Scylla also fell before her, whose name was the same as that of the female monster cited by Homer in The Odyssey, who swallowed whole the men who crewed the ships that passed through the Strait of Messina, the nickname obviously a clear allusion to the prostitute’s sexual capacity. That night, after having been possessed by 25 men, Scylla gave up and Messalina emerged victorious, for she surpassed the count near dawn and still wanted to keep competing because after having received 70 men she did not feel satisfied.
She thinks, or I imagine she thinks, about time, which is a beast larger than any appetite, a beast that devours even those who believe themselves immortal by a name, and she thinks about how the body keeps accounts the mind does not want to read; in a corner someone repeats a number like a prayer, and numbers are always invisible crosses, nails in the tongue of the one who listens, because the number pretends to order disorder, and in ordering it turns it into accusation. She smiles with fatigue, a strange serenity falls over her, but not as regret, it is the lucidity of understanding that desire can also be a cage when we ask it to save us from the past.

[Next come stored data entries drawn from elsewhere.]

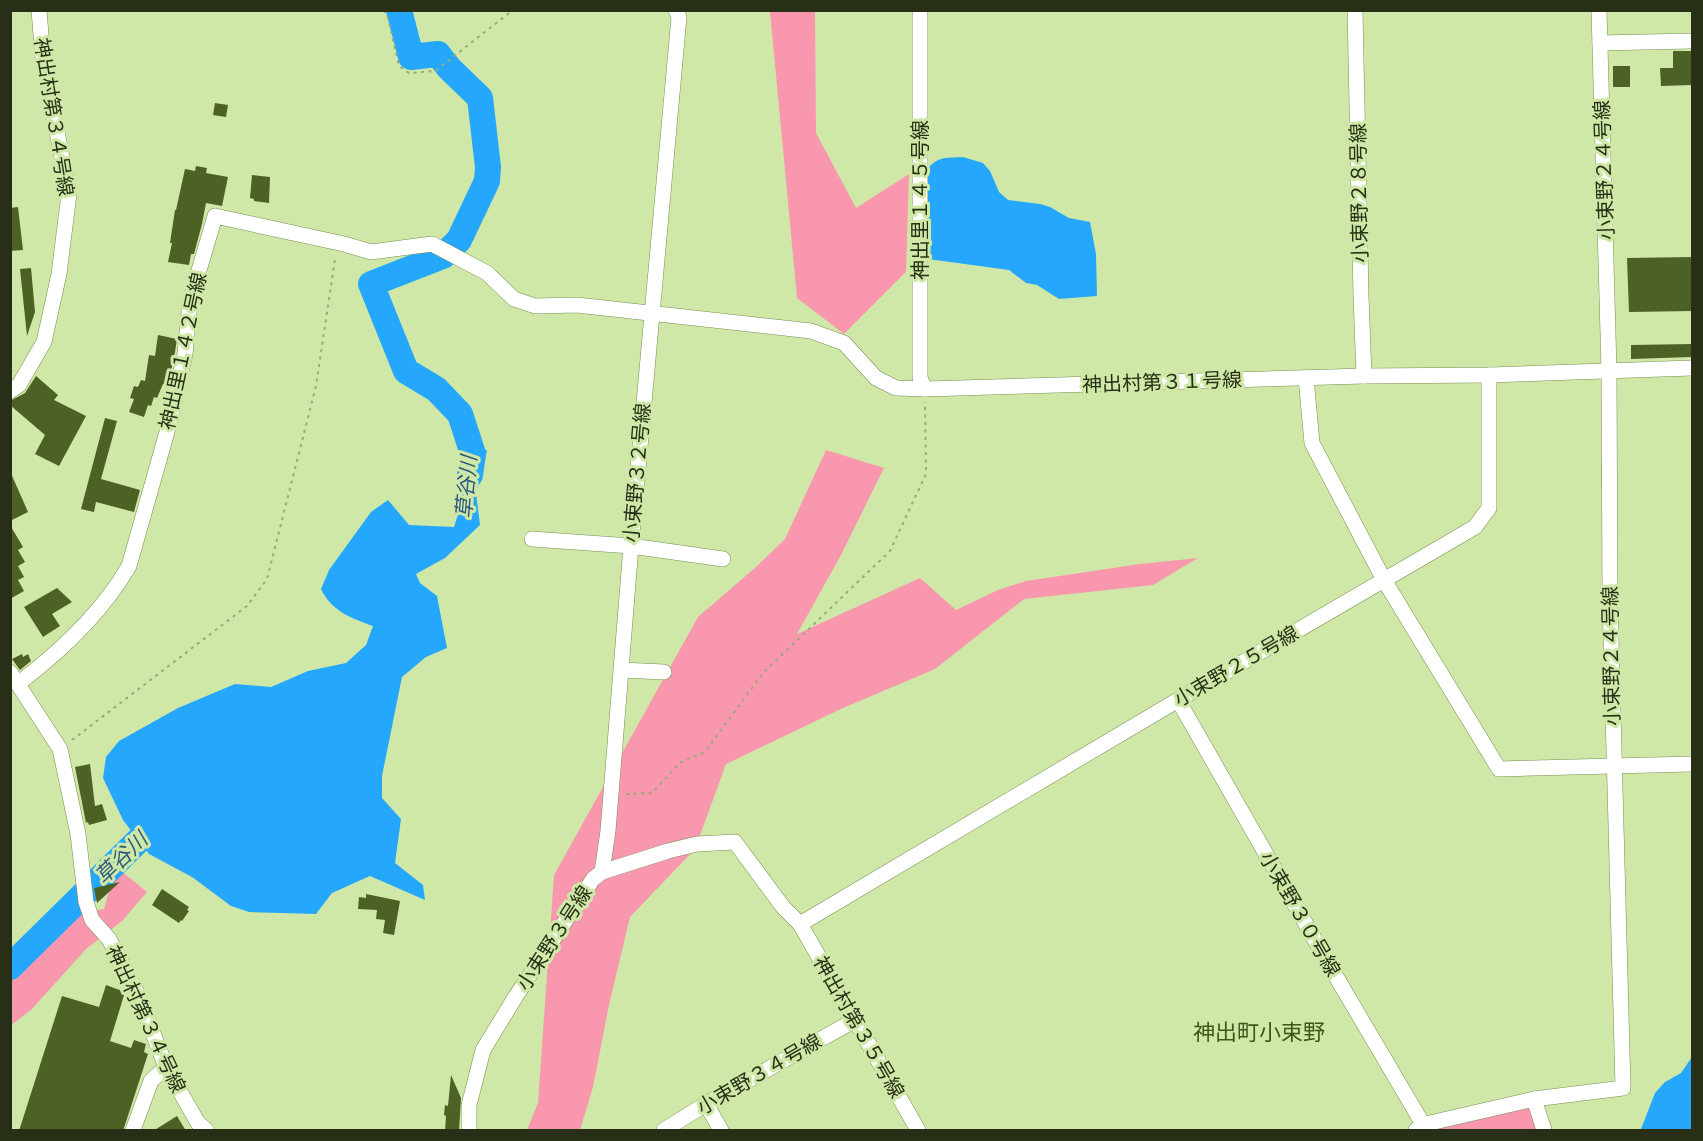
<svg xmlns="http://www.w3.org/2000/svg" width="1703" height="1141" font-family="'Public Sans','Noto Sans JP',sans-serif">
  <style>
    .green { fill: #f997ae }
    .water { fill: #26a7fe }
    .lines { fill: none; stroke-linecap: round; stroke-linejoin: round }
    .river { stroke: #26a7fe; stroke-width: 26 }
    .building { fill: #4d6124 }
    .minor-casing { stroke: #788e51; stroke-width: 16 }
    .path { stroke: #98ab77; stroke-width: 2; stroke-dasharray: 3 4.5; stroke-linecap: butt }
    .minor { stroke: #fff; stroke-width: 15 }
    .labels { text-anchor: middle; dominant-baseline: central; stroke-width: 6; stroke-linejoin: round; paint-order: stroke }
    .street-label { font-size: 20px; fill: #273016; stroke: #cfe8a7 }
    .water-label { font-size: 21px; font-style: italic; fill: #2c5a7e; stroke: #cfe8a7 }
    .quarter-label { font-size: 22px; fill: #435619; stroke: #cfe8a7 }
  </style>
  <rect width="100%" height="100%" fill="#cfe8a7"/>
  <!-- green -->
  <g class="green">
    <path d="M770,11H815L816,133L856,208L909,174L906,272L844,334L797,298Z"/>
    <path d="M826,450L884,468L841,555L797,634L920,578L956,610L998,590L1026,581L1140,564L1198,558L1153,585L1024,599L935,669L843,708L726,764L695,849L630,917L609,1005L593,1087L580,1130H527L538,1103L554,875L698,617L756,567L785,539Z"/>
    <path d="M116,867L147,892L122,921L86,949L31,1010L11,1025V959L71,914L104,909Z"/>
    <path d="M1528,1105L1538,1130H1424Z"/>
  </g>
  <!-- water -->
  <g class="water">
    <path d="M963,157L983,163L990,171L999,192L1008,200L1040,204L1050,207L1069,218L1090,222L1096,254L1097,296L1059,299L1037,285L1026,283L1009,270L928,259L925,172C937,156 944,158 963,157Z"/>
    <path d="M473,437L487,451L476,493L480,525L445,558L416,574L420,583L437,596L447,648L426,657L402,677L382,776V798L401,819L395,863L423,885L425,900L370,876L332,893L316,914L249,912L231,906L192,877L149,854L123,820L103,778L106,757L119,741L178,708L235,684L271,687L308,671L346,663L366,645L373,626C353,619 331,611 321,589L329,570L371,512L388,500L409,525L454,527L460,508L467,445Z"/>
    <path d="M1692,1057V1130H1638L1641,1129L1655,1093L1665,1082L1681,1073Z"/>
  </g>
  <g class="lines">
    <!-- river -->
    <g class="river">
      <path d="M399,10L411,57L438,54L449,68L480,98L488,167L487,181L459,240L443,256L371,284L406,371L436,389L460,414L473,454L470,475"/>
      <path d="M10,967L150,829L167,825"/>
    </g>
  </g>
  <!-- building -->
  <g class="building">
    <path d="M1673,51H1692V85L1661,86L1660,68H1673Z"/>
    <rect x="1613" y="66" width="17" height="21"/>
    <path d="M215,103L228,105L226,117L213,115Z"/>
    <path d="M196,166L207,168L206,173L228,177L222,206L206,203L202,224L194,254H191L189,265L168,262L172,243H170L175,210H176L185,169L195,171Z"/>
    <path d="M252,175L270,177L269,203L254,201V199L250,198Z"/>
    <path d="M18,207L23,250L10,251V208Z"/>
    <path d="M1692,257V311L1629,312L1627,258Z"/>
    <path d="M31,268L35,312L27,336L20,269Z"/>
    <path d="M158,335L177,339L175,352L168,386L163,384L157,398L154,397L151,406L148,405L144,417L129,412L134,399L130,398L134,386L138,387L141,380L145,381L149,355L155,356Z"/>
    <path d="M1692,344V357L1631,359V345Z"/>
    <path d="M36,376L58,395L54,400L86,416L59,466L35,454L45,435L10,405V401L25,393Z"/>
    <path d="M105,418L117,421L101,479L140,490L134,512L96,502L94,512L81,509Z"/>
    <path d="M10,471L28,512L10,521Z"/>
    <path d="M10,525L23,547L18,550L25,562L18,566L24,577L18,580L24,591L10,599Z"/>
    <path d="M57,588L72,602L52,614L60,626L43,637L24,607Z"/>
    <path d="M22,654L23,657L28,654L31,661L20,670L12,659Z"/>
    <path d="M90,764L95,806L102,804L107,820L89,825L88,822L86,823L75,767Z"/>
    <path d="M120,882L97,903L94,888Z"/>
    <path d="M162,889L189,907L187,910L189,911L182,921L181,920L179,923L152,905Z"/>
    <path d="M366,894L400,901L394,935L383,933L385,920L376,919L377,910L358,909L359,897L366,898Z"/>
    <path d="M106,985L125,992L110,1041L131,1048L134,1040L146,1044L144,1052L148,1054L123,1131H19L62,996L99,1007Z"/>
    <path d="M451,1075L461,1098L459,1131H445L446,1116L444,1115L445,1105L448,1106Z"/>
    <path d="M177,1116L186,1131H153Z"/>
  </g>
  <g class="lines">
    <defs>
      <g id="minor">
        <path d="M920,10V378L925,389"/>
        <path d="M1355,10L1361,296L1364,376"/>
        <path d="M1600,43L1692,41"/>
        <path d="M1306,378L1312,443L1384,580L1499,769L1692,764"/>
        <path d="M10,391L19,385L44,342L59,274L69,194L43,59L39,10"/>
        <path d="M532,539L631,546L723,559"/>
        <path d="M622,670L664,672"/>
        <path d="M10,672L60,749L78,834L86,902L92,920L109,939L139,997L166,1067L198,1123L206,1130"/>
        <path d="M19,683C61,651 102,613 129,566L167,432L185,354L190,301L215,216L344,244L371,252L432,244L487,273L514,299L535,306L577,305L811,331L844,343L876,378L896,388L925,389L1364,376L1489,375L1692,368"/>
        <path d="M1178,700L1331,968L1424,1126"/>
        <path d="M602,872L608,831L631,546L679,17L676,10"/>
        <path d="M800,924L1178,700L1475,527L1489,508V375"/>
        <path d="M1534,1099L1544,1130"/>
        <path d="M706,1104L721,1130"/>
        <path d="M133,1130L151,1081L166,1067"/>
        <path d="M469,1130V1105L483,1050L516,996L593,879L602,872L668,851L697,844L735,842L783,907L800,924L918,1130"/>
        <path d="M664,1130L706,1104L855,1020"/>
        <path d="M1416,1130L1430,1123L1534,1099L1623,1088L1610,600L1609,370L1599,10"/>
      </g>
    </defs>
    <!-- minor casing -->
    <use href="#minor" class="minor-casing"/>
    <!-- path -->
    <g class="path">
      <path d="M384,10L388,18L399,66L409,73L435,71L513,10"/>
      <path d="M72,740L247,606L267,579L316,386L335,259L337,256"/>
      <path d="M626,794L652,793L681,762L705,752L763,673L890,551L926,474L925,402"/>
    </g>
    <!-- minor -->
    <use href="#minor" class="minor"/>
  </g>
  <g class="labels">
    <!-- street labels -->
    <g class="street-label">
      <text transform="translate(54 117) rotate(81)">神出村第３４号線</text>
      <text transform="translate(1604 170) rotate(-92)">小束野２４号線</text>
      <text transform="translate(1359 193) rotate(-91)">小束野２８号線</text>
      <text transform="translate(920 200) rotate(-90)">神出里１４５号線</text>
      <text transform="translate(183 351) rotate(-78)">神出里１４２号線</text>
      <text transform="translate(1162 382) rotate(-2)">神出村第３１号線</text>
      <text transform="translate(637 473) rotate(-85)">小束野３２号線</text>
      <text transform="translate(1611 656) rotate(-91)">小束野２４号線</text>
      <text transform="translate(1236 666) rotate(-30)">小束野２５号線</text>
      <text transform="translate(1300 914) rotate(60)">小束野３０号線</text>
      <text transform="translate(554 938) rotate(-57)">小束野３号線</text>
      <text transform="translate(146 1019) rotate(65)">神出村第３４号線</text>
      <text transform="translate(859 1027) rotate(60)">神出村第３５号線</text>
      <text transform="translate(759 1074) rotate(-30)">小束野３４号線</text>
    </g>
    <!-- water labels -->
    <g class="water-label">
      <text transform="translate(466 487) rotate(-85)">草谷川</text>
      <text transform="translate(121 858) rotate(-44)">草谷川</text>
    </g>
    <!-- quarter labels -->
    <g class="quarter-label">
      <text x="1259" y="1032">神出町小束野</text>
    </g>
  </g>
  <!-- border -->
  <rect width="1703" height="1141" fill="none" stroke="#273016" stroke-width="24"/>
</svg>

Dawn arrives, and over the roof tiles the sky lightens with a cruel patience, the rumor runs faster than the carts, it clings to tunics, slips into kitchens, reaches the tribunals, and the oil lamp finally goes out, leaving a thread of smoke that seems like a signature in the air, a signature no one will be able to erase completely, not even the historians of hate, not even the lovers of morality… and that smoke remains, the faint scent of myrrh now spent remains, a woman remains who was once unique and now is a word others use to wound, and Rome remains, always Rome, learning to forget while it pretends to remember.